Summary and Setup
Introduction to Data Analysis in Python
This is a 4-session introductory Python workshop hosted by the Center for Computational Biomedicine at Harvard Medical School.
Learning Objectives:
- Apply fundamentals of Python programming including variables, expressions, loops, and conditional statements.
- Create modular Python programs which handle file I/O, string manipulation, and object manipulation.
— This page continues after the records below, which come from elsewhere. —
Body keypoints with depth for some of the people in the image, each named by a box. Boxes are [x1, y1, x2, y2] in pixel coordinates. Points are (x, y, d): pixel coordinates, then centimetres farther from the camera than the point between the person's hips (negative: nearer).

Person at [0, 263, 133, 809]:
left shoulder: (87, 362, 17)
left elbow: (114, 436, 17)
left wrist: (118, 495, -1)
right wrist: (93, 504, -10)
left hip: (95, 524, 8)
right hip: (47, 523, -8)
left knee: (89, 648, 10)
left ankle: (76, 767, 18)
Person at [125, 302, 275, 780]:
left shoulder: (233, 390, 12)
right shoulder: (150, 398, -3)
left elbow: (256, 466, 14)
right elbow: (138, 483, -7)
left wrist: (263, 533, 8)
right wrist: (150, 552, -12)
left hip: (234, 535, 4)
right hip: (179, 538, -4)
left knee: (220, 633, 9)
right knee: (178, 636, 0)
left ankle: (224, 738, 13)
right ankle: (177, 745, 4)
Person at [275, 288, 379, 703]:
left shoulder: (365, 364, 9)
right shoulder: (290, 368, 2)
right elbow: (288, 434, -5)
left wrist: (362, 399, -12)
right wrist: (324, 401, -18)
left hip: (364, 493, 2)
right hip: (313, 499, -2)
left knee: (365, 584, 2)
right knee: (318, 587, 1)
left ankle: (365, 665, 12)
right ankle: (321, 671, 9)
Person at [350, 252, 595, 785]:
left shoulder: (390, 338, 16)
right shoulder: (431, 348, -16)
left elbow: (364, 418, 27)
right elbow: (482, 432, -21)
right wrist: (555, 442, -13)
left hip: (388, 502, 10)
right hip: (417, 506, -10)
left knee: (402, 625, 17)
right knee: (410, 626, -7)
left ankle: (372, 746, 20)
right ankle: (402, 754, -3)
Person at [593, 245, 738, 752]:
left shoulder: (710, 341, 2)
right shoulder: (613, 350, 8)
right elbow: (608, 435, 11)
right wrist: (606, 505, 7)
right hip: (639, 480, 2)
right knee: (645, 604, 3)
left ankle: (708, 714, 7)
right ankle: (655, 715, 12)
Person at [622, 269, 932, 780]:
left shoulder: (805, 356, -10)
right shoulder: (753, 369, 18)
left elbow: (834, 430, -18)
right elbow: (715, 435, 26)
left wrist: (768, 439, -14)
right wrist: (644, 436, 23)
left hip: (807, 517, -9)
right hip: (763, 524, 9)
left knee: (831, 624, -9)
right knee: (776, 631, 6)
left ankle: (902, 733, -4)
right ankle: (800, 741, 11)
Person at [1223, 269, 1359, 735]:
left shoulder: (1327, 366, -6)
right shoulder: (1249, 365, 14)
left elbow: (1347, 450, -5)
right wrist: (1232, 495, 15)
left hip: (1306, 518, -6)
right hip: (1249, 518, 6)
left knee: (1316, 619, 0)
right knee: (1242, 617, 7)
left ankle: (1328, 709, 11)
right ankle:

- Manage Conda environments and lookup documentation to utilize built-in and 3rd party Python packages.
- Manipulate data and objects using Python and Pandas.
- Visualize data in Python using Matplotlib and Seaborn.
Participants will also be introduced to popular packages for machine learning and bioinformatics analyses in Python, and pointed towards resources to continue their learning.
Week 1 Schedule
Session 1: April 18 from 2:00pm - 4:00pm
- Introduction to Python and Jupyter
- Variables
- Break
- Types
- Built-in functions
- Wrap-up
Session 2: April 20 from 2:00pm - 4:00pm
- Lists
- Loops
- Break
- Libraries
- Loading Data
- Wrap-up
Week 2 Schedule
Session 4: April 27 from 2:00pm - 4:00pm
- Plotting with Seaborn and Matplotlib
- Break (10 min)
- Using scikit-learn for machine learning
- Using mygene to get gene annotations
- Wrap-up and next steps
Prerequisite
- Please follow the steps found here to install the needed software and data for this workshop.
Materials for this workshop have been based on materials from the following:
Learn to Discover Basic Python
Plotting and Programming with Python
Introduction to Conda for (Data) Scientists
Introduction to data analysis with R and Bioconductor
This lesson is made from the The Carpentries Workbench template.
Python 3
It is sometimes claimed that biologist should use Python 2, because most biology related libraries in Python are written for that version. This is wrong. The reason why Python 2 is still out there is that following the release of Python 3.0 in December 2008, the CPython interpreter sustained several problems, and was not backward compatible. This meant that, any code written in Python 2, could not be run using Python 3 without modifications. By now, Python 2 is obsolete. Do not use it.
Why Anaconda?
For the purpose of this course, we recommend the Anaconda distribution of Python released by the Python Software Foundation, and maintained by the Anaconda Cloud.
Anaconda automatically installs many packages needed for scientific purposes (over 250 automatically installed). It is easy to install, and it takes care of dependencies between packages. This is particularly important because some of Python’s scientific libraries require Fortran– and C–based libraries, which may be challenging to install for beginners.
Installation
To install the Anaconda distribution of Python, please visit the installation instructions as outlined in the Anaconda documentations, and follow the instructions for your operating system. Ensure that you use the Python 3.x graphical installer for Windows and MacOSX (there is no graphical installer for Linux). Once downloaded, you can proceed to install the distribution as you would any other application on your computer.
Anaconda Navigator is a desktop graphical user interface (GUI) included in Anaconda distribution that allows users to launch applications and manage conda packages, environments and channels without using command-line commands. Navigator can search for packages on Anaconda Cloud or in a local Anaconda Repository, install them in an environment, run the packages and update them. It is available for Windows, macOS and Linux.
The following applications are available by default in Navigator:
JupyterLab
Jupyter Notebook
QtConsole
Spyder
Glue
Orange
RStudio
Visual Studio Code
We recommend using JupyterLab for writing and practicing your codes.